AIM OF THE EXERCISE: In the passage on the K-S chemotaxis model, what does Remark 2 say must be done differently when Dirichlet boundary conditions are used, and why?

TEXT PROVIDED:
Remark 2: The above algorithm is applicable for the 1D K-S chemotaxis model given by Eqs (2.1) and (2.2) with Neumann boundary conditions. In the numerical example, we also use the Dirichlet boundary conditions. It needs to move to Step 2, where the values of $({\phi _x})_0^n$ , $({\phi _x})_M^n$ , $({\phi _{xx}})_0^n$ and $({\phi _{xx}})_M^n$ are computed by using Eqs (2.18)–(2.21); then, in Step 3, the values of ${\eta}_0^{n + 1}$ and ${\eta}_M^{n + 1}$ are directly computed by using Eq (2.5).

3. High-order finite difference scheme for 2D K-S model

Then, we consider the 2D K-S model of Eq (1.1) as follows:

$\begin{align} &{u_t} = D{(u)_x}{u_x} + D(u){u_{xx}} + D{(u)_y}{u_y} + D(u){u_{yy}} - \chi {u_x}{v_x}\\ &\; \; \; \; \; \; \; \; \; - \chi u{v_{xx}} - \chi {u_y}{v_y} - \chi u{v_{yy}} + f(u), \; \; \; \; \; \; \; \; \; \; \; \; \; \; \; (x, y, t)\in{\Omega _t}, \end{align}$

(3.1)

$\begin{align} &{v_t} = {p_1}{v_{xx}} + {p_1}{v_{yy}} + {p_2}{u_{xx}} + {p_2}{u_{yy}} + \alpha u - \beta v, \; \; \; \; (x, y, t)\in{\Omega _t}, \end{align}$

(3.2)

with the initial conditions

$\begin{align} u(x, y, 0) = {u_0}(x, y), \quad v(x, y, 0) = {v_0}(x, y), \; \; \; \; \; \; \; \; \; \; \; (x, y)\in\Omega, \end{align}$

(3.3)

and Neumann boundary conditions

$\begin{align} \nabla u \cdot \mathbf{n} = 0, \quad \nabla v \cdot \mathbf{n} = 0, \; \; \; \; \; \; \; \; \; \; \; \; \; \; \; \; \; \; \; \; \; \; \; (x, y) \in \partial \Omega, \quad t > 0, \end{align}$

(3.4)

or Dirichlet boundary conditions

$\begin{align} u(x, y, t) = \varphi (x, y, t), \quad v(x, y, t) = \psi (x, y, t), \; \; \; (x, y) \in \partial \Omega, \quad t > 0, \end{align}$

(3.5)

where $D(u)$ and $f(u)$ are similar to the 1D case.

Consider the domain $\left[{{a}, {b}} \right]^2 \times(0, T]$ , in which $\left[{{a}, {b}} \right]$ is divided into $M$ uniform intervals, $a = \mathop x\nolimits_0 < \mathop x\nolimits_1 < \mathop x\nolimits_2 < \cdot \cdot \cdot < \mathop x\nolimits_{M} = b$ , $a = \mathop y\nolimits_0 < \mathop y\nolimits_1 < \mathop y\nolimits_2 < \cdot \cdot \cdot < \mathop y\nolimits_{M} = b$ , and $(0, T]$ is divided into $N$ uniform intervals. The spatial step size and time step size are $h = \frac{b-a}{M}$ and $\tau = \frac{T}{N}$ , respectively.

DATA TO EXAMINE:

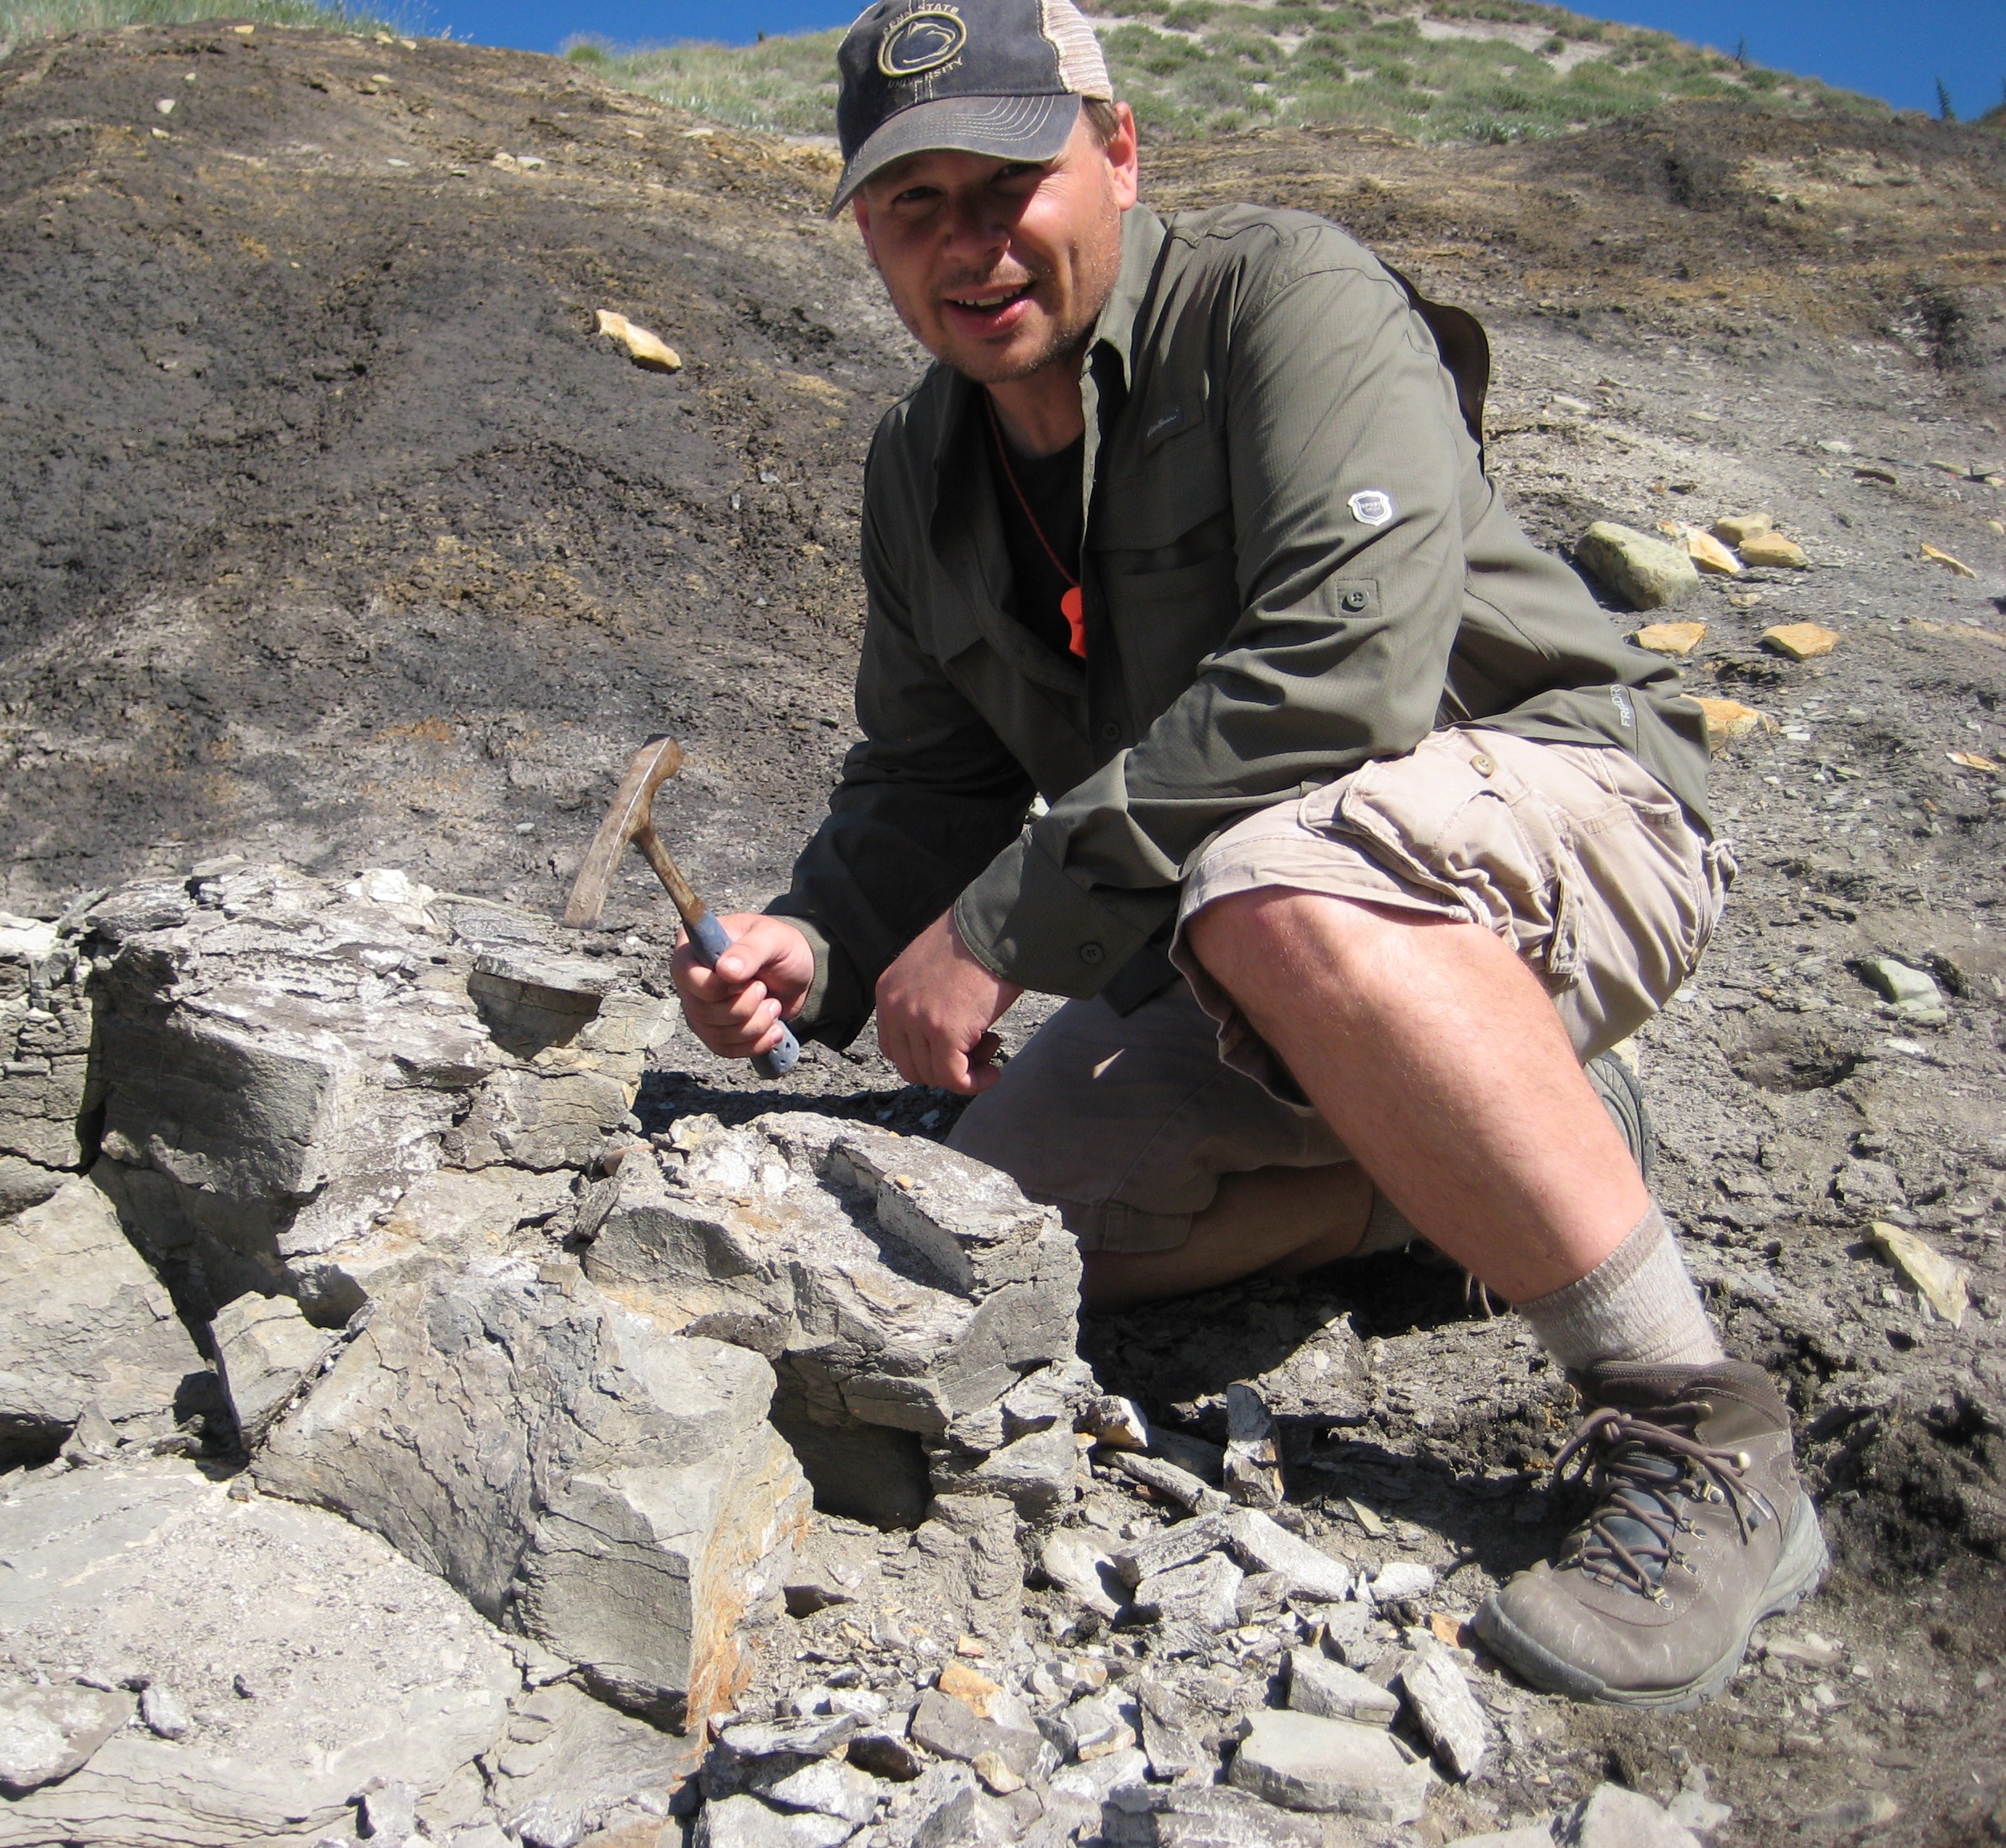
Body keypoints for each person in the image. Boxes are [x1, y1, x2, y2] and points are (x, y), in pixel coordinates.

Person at [668, 0, 1824, 1713]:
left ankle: (1700, 1433)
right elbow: (931, 771)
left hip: (1553, 822)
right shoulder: (921, 465)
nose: (972, 245)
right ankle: (1460, 1168)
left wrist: (1001, 928)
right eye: (918, 208)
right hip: (1264, 940)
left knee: (1278, 878)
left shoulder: (1288, 299)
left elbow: (1340, 679)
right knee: (1002, 1218)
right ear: (867, 233)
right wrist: (819, 943)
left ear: (1118, 154)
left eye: (1014, 182)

YOUR RESPONSE: The algorithm was written for the 1D model with Neumann boundary conditions, but the numerical example also uses Dirichlet boundary conditions. In that case, Step 2 computes the boundary values of $\phi_x$ and $\phi_{xx}$ at points 0 and M with Eqs (2.18)–(2.21). Step 3 then computes $\eta_0^{n+1}$ and $\eta_M^{n+1}$ directly with Eq (2.5).